The Main Differences Between Defense Attorneys and Prosecutors

Even if you have a working understanding of what defense attorneys and prosecutors focus on in their careers, the process behind how each one operates is extremely different.

It’s important to note that while they may seem similar, their daily schedules and how they approach a case can vary greatly. We’ve outlined some of the major differences below, from the goals to the job description, workload, salary, and famous examples.

  Prosecutor Defense Attorney

Defense Attorney

A lawyer who represents The People or a person at the local, state, or federal level when they press charges against an individual or corporation A lawyer who defends an individual or corporation against criminal charges. A defense lawyer may operate in private practice or, if employed by the government, work as a public defender assigned to clients who cannot afford an attorney. A civil defense attorney represents a client who faces fines, while a criminal defense attorney represents a client who faces jail time.


The prosecutor must charge the accused with a specific crime or crimes, then present evidence that proves beyond a reasonable doubt that the accused is guilty. The defense attorney must defend their client against criminal charges. The client is innocent until proven guilty.

Job Description

A prosecutor represents the interests of public safety, working to prove that a person or group has committed a crime and deserves to be punished.

The prosecutor may offer a plea before going to trial. If it seems unlikely a jury will convict, the prosecutor may offer a plea so that the defendant is convicted of something, even if it’s a lesser charge.

The prosecutor must gather evidence to present in court, interview and prepare witnesses to testify in court, research all aspects of the case to prepare for cross-examination, and prepare opening and closing statements.

A defense lawyer represents the client’s best interests at all stages of legal proceedings—from arraignment to sentencing—helping the client avoid incriminating himself and making sure the client’s constitutional rights are not violated.

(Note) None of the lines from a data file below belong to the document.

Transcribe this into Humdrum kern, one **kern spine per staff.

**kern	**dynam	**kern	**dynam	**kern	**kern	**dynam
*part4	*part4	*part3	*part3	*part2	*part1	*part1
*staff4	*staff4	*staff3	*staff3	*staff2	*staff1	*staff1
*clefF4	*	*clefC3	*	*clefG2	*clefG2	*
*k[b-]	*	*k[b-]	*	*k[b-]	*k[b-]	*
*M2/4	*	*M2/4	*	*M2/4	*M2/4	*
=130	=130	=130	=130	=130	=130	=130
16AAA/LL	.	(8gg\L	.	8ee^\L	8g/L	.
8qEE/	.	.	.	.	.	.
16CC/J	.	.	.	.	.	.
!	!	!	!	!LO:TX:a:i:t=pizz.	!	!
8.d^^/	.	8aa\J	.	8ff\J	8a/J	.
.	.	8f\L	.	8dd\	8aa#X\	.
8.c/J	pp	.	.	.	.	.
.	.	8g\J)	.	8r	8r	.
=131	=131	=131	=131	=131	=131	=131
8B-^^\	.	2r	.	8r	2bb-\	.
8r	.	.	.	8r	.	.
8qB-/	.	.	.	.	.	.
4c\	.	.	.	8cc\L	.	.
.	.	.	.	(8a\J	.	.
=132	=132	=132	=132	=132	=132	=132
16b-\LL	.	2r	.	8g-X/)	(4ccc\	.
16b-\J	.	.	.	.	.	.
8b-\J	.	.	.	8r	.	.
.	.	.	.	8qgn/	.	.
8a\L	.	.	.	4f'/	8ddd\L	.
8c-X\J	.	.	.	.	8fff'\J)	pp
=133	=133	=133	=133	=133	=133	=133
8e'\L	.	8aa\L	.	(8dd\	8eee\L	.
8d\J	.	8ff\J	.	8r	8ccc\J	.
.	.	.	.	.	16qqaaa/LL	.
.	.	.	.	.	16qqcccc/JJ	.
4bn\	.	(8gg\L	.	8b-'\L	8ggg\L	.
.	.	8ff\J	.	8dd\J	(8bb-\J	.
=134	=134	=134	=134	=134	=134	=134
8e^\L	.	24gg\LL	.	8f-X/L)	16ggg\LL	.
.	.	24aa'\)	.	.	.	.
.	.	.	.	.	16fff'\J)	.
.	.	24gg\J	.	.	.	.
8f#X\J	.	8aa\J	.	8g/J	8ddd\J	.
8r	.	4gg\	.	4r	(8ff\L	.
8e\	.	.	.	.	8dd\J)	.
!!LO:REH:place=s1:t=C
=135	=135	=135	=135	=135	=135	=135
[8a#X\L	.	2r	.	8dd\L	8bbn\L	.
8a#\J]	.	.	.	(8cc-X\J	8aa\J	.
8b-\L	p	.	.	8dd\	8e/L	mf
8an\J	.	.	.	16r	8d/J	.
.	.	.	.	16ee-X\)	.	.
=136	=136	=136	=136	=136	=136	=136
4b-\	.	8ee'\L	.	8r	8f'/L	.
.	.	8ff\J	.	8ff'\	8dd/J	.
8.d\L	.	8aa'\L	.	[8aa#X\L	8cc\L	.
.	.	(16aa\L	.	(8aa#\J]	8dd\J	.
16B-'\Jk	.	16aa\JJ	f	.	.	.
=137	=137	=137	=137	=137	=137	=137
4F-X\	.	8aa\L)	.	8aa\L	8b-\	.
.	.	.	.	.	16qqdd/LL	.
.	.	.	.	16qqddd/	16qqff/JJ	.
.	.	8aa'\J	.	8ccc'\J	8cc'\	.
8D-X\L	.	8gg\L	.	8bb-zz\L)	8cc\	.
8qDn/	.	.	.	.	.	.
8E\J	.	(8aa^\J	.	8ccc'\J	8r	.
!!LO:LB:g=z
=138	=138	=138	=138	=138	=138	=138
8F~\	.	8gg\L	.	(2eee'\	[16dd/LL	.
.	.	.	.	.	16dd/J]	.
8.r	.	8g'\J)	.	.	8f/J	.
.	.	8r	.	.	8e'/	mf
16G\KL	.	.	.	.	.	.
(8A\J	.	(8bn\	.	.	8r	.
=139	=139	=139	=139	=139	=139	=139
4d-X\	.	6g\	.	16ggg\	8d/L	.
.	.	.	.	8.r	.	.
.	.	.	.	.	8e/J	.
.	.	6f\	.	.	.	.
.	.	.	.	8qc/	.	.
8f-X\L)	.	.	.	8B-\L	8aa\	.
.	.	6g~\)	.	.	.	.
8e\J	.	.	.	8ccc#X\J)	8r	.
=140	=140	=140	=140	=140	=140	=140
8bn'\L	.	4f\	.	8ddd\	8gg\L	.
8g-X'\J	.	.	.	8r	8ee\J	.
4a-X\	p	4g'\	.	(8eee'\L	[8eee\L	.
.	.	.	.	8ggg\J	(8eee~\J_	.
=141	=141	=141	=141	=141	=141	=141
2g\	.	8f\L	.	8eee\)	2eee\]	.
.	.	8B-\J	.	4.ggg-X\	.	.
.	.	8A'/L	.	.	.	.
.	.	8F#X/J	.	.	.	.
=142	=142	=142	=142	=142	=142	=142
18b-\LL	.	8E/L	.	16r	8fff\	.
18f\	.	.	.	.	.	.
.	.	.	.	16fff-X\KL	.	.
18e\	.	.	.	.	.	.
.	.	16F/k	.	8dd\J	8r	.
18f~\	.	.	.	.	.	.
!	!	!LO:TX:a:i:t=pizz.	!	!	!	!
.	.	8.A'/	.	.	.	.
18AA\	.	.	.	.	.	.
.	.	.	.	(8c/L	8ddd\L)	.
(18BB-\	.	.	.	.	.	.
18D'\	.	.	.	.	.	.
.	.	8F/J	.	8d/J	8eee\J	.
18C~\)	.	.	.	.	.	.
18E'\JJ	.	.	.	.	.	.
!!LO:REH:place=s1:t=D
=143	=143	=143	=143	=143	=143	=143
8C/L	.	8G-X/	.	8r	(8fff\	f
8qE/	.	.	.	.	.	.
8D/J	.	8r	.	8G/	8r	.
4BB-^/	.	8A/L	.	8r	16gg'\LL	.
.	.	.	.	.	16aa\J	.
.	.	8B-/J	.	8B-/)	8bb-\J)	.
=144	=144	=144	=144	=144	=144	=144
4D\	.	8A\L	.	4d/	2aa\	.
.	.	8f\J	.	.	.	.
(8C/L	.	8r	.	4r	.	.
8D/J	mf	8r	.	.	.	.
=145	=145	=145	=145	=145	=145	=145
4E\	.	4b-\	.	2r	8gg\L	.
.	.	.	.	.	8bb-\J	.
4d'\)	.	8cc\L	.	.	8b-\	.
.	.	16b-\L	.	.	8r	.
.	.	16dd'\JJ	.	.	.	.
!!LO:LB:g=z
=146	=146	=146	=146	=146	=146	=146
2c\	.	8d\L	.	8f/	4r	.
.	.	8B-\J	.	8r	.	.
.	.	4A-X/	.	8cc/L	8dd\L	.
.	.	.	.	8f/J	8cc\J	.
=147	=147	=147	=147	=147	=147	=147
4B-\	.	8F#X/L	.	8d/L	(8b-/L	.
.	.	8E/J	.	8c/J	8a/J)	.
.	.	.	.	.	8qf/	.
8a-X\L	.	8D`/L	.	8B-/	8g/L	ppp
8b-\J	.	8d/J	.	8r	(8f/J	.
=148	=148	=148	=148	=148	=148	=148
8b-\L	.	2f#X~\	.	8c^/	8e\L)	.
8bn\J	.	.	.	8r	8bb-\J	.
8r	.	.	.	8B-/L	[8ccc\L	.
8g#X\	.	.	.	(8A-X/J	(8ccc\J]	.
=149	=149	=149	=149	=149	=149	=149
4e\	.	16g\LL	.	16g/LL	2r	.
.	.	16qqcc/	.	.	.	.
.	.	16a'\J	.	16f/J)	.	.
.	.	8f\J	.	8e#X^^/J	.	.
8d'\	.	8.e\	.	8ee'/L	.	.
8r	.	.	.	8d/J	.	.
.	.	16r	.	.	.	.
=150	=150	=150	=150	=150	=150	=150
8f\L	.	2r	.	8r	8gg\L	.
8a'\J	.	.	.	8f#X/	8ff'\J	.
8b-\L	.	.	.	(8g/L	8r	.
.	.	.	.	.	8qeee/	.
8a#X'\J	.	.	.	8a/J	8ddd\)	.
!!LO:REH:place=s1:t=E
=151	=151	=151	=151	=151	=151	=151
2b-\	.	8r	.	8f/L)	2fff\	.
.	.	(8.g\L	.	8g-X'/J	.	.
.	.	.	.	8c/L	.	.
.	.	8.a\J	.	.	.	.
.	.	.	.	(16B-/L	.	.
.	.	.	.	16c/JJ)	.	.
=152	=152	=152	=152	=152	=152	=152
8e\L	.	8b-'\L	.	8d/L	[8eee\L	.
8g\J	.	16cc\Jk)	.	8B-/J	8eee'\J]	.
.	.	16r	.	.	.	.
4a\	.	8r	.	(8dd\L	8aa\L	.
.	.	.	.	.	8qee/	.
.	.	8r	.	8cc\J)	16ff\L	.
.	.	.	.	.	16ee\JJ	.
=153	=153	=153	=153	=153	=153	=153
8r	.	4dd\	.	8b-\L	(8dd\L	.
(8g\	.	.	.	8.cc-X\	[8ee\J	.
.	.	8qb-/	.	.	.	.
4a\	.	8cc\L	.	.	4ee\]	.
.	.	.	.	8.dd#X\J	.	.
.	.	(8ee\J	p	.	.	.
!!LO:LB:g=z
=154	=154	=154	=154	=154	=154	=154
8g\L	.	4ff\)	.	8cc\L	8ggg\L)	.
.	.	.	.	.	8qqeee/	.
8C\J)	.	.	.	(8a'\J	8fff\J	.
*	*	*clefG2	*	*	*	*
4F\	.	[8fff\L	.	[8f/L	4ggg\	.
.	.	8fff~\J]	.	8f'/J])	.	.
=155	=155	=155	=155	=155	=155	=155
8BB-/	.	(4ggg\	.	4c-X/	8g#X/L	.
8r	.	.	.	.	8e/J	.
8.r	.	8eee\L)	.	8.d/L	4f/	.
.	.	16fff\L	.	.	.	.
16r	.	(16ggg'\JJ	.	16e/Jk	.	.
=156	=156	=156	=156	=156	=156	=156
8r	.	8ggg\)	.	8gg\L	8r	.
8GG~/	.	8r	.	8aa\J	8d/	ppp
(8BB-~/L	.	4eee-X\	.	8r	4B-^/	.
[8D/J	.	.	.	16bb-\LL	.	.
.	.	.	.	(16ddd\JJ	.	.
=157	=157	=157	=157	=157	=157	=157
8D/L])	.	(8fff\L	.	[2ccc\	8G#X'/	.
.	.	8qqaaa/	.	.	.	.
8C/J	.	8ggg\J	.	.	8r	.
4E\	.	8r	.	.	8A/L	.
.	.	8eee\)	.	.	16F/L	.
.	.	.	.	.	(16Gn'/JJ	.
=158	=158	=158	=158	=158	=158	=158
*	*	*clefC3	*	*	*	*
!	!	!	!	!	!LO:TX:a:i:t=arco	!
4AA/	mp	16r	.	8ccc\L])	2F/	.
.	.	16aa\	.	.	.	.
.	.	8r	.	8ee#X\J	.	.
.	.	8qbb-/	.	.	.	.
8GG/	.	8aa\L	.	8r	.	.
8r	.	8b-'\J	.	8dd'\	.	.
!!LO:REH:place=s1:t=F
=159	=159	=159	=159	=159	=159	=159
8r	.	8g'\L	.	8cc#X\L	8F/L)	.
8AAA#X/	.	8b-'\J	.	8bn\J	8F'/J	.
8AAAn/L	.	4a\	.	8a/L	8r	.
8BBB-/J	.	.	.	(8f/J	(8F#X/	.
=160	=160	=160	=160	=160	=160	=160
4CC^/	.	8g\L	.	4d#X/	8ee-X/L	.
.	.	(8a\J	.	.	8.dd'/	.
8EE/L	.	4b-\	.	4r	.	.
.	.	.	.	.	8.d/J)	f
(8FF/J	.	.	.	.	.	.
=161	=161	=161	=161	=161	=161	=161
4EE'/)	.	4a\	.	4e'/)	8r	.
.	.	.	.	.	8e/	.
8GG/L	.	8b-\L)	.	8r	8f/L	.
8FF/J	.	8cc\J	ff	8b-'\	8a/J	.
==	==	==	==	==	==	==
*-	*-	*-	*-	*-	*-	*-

If a plea is offered before a trial, the defense attorney must decide if taking the plea is in the client’s best interest, taking into account not only the facts but also the jury’s likelihood to convict. In some cases, it may be in the client’s best interest to take a plea, which the defense lawyer must convince the client to do.

During proceedings, the defense attorney must present any mitigating circumstances—like mental illness or temporary insanity—that would affect the verdict and sentencing.

The defense lawyer must gather evidence to present in court, interview and prepare witnesses to testify in court, research all aspects of the case to prepare for cross examination, and prepare opening and closing statements.

If the client is convicted, he and the defense attorney may decide to appeal.


Prosecutors and defense attorneys both have demanding workloads which vary depending on firm or company size, location, and career level.  


Prosecutors and defense attorneys make comparable salaries, with the caveat that jobs in the private sector typically pay more than those in the public sector.  

Famous Examples

Deputy District Attorneys Marcia Clark and Christopher Darden charged O.J. Simpson with two counts of first-degree murder in The People of the State of California v. Orenthal James Simpson in 1995. They lost the case when the jury found O.J. not guilty. He was, however, later found liable in a civil suit concluding in 1997.

Special Prosecutor Kristen Gibbons Feden charged Bill Cosby with three counts of aggravated indecent assault in Andrea Constand v. William H. Cosby, Jr. in 2018. Cosby was found guilty on all three counts.

Ted Boutrous leads a group of lawyers from Gibson, Dunn & Crutcher as the prosecutors in the ongoing case Ashley Judd v. Harvey Weinstein, in which Weinstein has been charged with sexual harassment and defamation

Johnnie Cochran led the “Dream Team” of O.J. Simpson’s defense lawyers in The People of the State of California v. Orenthal James Simpson in 1995. As a result, Simpson was found not guilty in the criminal case. Cochran has also famously defended Sean Combs (aka P. Diddy), Michael Jackson, Tupac, and Marion Jones.

Anne Bremner represented American Amanda Knox when she was charged with the murder of her roommate in Italy while studying abroad. Knox was found guilty, but the verdict was eventually overturned.

Clarence Darrow defended teacher John T. Scopes in The State of Tennessee v. Scopes trial—aka the 1925 Scopes Monkey Trial. In which Scopes was accused of violating a law that forbade teaching evolution. Scopes was found guilty, but the verdict was later thrown out on a technicality.


If you prefer cases defending the wrongly accused or ensuring that each defendant gets the proper legal counsel, then maybe you’d prefer a career as a defense attorney. However, if you want to ensure that The People are getting proper legal representation, then you may consider becoming a prosecutor.

Both defense attorneys and prosecutors come with their own set of challenges and pressures daily; the question is: Which appeals to you the most?